Küçük bir hataya büyük bir tehdîd veya basît bir amele büyük bir mükafat va’di
(ki kıssacıların hikâyelerinde rastlanan bu durumlar mânâdaki rekaket denen
şeydir).


*

Râvi’nin râfızî, rivâyetinde Ehl-i Beyt’in fazîleti veya muhaliflerinin
rezîletiyle ilgili olması.


*

Dinde bir asıl mahiyetindedir, ama bir kişi rivâyet etmektedir. Râfizîlerin,
İmamet’in Hz. Ali (radıyallahu anh)’ye ait olduğu iddiaları gibi.

İbnu’l- Cevzî şöyle der: “Bir hadîsin ma’kûl’a
mugayir, menkûl’e muhâlif, usul’e (sünen, müsned, sahîh, câmi… gibi
kaynaklara) aykırı olduğunu görürsen bil ki bu hadîs mevzudur”. Burada ma’kûl
meselesinde dikkat gerekir, herkes kendi aklına göre hareket edecek olursa pek
çok şeyi gayr-ı ma’kûl bulabilir. Usul kitaplarında ma’kûl’a aykırının misâli,
merfu olarak rivâyet edilen şu sözdür: “Tufan sırasında Hz. Nuh (aleyhisselâm)’un
gemisi, Beytullah’ın etrafında yedi kere tavaf etti. Sonra Makam-ı İbrahîm’de
iki rek’ât namaz kıldı”.

Yine akla muhalif sınıfa verilen ikinci bir
örnek de şudur: “Allah atı yarattı. Sonra koşturdu. At koşunca terledi. Atın
terinden de kendisini yarattı”. Suyutî, “Böyle bir rivâyeti değil müslüman, aklı
olan bir kimse bile uydurmaz” der.

Bunu uyduran Ebu’l-Mühezzim hakkında Şu’be şöyle
der: “Ben onu gördüm, kendisine tek kuruş (dirhem) verilse elli hadîs
uyduruverecek birisiydi”. Bunu rivâyet eden Muhammed İbnu Şüca’ın da dinde sapık
olduğu belirtilir.

[1]

“Hicri 600 tarihinden sonra
doğacaklara Allah’ın hiçbir ihtiyacı yoktur” düzmesi, hem akla, mantığa hem de
tarihi gerçeklere aykırıdır.

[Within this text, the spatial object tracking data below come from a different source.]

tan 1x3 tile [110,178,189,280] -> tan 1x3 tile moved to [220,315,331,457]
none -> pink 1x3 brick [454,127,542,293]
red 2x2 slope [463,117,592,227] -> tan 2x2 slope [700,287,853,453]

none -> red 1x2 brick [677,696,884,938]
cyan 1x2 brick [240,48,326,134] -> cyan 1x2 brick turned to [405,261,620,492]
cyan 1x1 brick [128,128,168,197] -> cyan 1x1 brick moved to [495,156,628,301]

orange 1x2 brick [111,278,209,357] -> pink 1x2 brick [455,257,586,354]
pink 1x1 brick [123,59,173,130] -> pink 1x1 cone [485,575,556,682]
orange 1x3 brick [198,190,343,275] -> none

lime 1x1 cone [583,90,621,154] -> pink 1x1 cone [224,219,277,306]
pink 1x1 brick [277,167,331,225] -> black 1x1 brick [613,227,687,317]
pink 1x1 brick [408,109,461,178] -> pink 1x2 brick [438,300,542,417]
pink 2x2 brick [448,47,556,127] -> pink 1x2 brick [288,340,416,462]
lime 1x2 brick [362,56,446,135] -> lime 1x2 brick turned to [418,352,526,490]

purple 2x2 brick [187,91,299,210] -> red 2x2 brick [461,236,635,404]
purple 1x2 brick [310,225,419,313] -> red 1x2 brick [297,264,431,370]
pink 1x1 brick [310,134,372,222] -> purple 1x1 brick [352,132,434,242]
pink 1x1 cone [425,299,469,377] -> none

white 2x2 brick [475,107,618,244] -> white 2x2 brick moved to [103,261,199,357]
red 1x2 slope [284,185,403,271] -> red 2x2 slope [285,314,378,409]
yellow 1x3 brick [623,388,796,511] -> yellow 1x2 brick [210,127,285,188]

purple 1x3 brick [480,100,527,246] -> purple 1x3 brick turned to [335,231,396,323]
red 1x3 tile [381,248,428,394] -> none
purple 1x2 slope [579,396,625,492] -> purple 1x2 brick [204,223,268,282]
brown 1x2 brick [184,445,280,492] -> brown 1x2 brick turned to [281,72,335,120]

Zira o tarihten sonra yaşayanlar arasında İslam’a
ve insanlığa gerçekten değerli hizmetler vermiş olanların haddi hesabı yoktur.

“Patlıcanın her derde deva
olduğuna” dair uydurma, tecrübe ve ilmi bulgulara aykırıdır.

[2]

“Ana babasına iyilik etmek
isteyenler şairlere para versin”

“İnsanoğlunun kalbi kışın
yumuşar. Bunun sebebi Allah’ın Adem’i çamurdan yaratmış olmasıdır; çünkü çamur
kışın yumuşak olur.” uydurmaları gibi.

[3]



 




[1]

İbrahim Canan, Kutub-i Sitte Tercüme ve Şerhi, Akçağ Yayınları: 2/145-146.



[2]

İsmail Lütfi Çakan, Hadis Usulü, Marmara Üniversitesi İlahiyat Fakültesi
Yayınları: 160.



[3]

Talat Koçyiğit, Mücteba Uğur, İ. Hakkı Ünal, İmam-Hatib Liseleri İçin Hadis
Usulü, 12. sınıf: 51.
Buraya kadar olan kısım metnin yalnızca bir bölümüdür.